Dr. Mehta. It’s also prothrombotic.

Dr. Chauncey. If you actually ask the patient, independent of the hyperglycemia, independent of the myopathy, independent of psychosis, but just quality of life, they’ll typically tell you that the on-and-off of steroids is the worst part of the regimen. It’s often the roller coaster ride of short-term hypomania followed by dysphoria.

Dr. Mehta. And the lack of sleep. They describe it as being out of their skin.

Dr. Chauncey. They are. And as soon as they stop, often there is a depression.

Dr. Mehta. It is very, very difficult. And some actually develop psychosis.

Dr. Ascensão. We all use some form of acyclovir or its derivative for the prevention of shingles in patients exposed to the proteasome inhibitors. We use aspirin, usually low dose (81 mg), for deep vein thrombosis prophylaxis. But is anybody using other anticoagulants or putting everybody prophylactically on proton-pump inhibitors (PPIs) or just seeing how people do first and then adjusting?

Dr. Chauncey. I typically use conventional dose aspirin, and if there’s breakthrough thrombosis, the first response should be that it is not the best regimen for this patient. Sometimes you have to go back to it, and if someone’s an anticoagulation candidate, then full anticoagulation is
needed if that’s the best regimen. Usually if there’s a breakthrough thrombosis, it is a deal breaker, and you’re ready to move on to a nonthrombogenic regimen.

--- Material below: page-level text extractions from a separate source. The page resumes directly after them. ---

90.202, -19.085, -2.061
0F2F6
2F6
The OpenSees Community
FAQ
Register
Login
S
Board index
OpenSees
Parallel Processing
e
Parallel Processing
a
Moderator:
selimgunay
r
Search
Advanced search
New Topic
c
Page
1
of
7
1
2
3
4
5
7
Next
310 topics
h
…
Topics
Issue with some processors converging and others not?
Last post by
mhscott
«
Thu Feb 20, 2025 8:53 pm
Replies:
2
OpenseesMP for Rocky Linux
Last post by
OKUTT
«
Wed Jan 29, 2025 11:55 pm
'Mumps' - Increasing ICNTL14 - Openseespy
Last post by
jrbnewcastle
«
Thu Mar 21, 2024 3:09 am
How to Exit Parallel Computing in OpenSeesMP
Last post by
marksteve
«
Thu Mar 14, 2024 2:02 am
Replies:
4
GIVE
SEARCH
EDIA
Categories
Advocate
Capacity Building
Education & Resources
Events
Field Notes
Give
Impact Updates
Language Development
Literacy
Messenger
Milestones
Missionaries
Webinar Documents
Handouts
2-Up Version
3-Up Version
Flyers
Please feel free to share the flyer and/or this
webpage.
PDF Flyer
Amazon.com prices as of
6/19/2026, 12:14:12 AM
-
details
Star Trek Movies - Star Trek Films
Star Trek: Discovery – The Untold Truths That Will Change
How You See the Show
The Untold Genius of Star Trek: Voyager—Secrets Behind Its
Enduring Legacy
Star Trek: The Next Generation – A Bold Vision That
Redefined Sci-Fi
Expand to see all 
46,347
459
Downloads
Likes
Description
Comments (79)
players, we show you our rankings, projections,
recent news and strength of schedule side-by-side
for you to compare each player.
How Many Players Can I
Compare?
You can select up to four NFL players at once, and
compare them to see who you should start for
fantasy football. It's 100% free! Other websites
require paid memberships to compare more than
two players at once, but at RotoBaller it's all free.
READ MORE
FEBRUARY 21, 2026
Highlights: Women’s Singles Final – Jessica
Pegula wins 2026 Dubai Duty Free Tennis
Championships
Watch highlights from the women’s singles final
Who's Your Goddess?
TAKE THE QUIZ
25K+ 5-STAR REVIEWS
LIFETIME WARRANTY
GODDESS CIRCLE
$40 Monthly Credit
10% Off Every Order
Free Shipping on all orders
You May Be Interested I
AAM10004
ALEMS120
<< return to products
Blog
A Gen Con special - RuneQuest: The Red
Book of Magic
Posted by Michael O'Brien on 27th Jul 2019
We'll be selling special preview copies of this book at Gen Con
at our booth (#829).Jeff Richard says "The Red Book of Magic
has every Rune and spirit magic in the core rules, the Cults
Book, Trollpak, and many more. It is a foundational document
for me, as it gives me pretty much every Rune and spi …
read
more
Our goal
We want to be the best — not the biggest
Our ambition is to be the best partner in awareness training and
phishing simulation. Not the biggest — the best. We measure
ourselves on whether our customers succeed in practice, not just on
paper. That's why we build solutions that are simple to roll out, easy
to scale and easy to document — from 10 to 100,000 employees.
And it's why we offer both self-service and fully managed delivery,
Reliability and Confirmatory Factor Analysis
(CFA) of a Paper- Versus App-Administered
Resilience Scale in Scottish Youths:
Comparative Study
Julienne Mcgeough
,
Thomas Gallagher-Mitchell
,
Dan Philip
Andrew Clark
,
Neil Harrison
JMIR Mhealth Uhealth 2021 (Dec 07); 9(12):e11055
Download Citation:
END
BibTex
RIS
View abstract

There has been an observation (there is some biological basis to back this up) that if you give bortezomib with an IMiD, the regimen became less thrombogenic than with the IMiD and dexamethasone alone.

Dr. Ascensão. On aspirin, even if they’re on an IMiD plus a proteasome inhibitor, I just don’t know that the data are good enough for us to avoid it at this point in time. And I don’t necessarily put people on a PPI unless they’ve got added gastrointestinal problems and unless they have associated heartburn or dyspepsia symptoms.

Dr. Mehta. I use low-dose aspirin in every patient. And if they breakthrough, they go on full anticoagulation usually with a new oral anticoagulant. I use PPIs only if needed, although most of them do need it, and, of course, bisphosphonates so the bone protective aspect.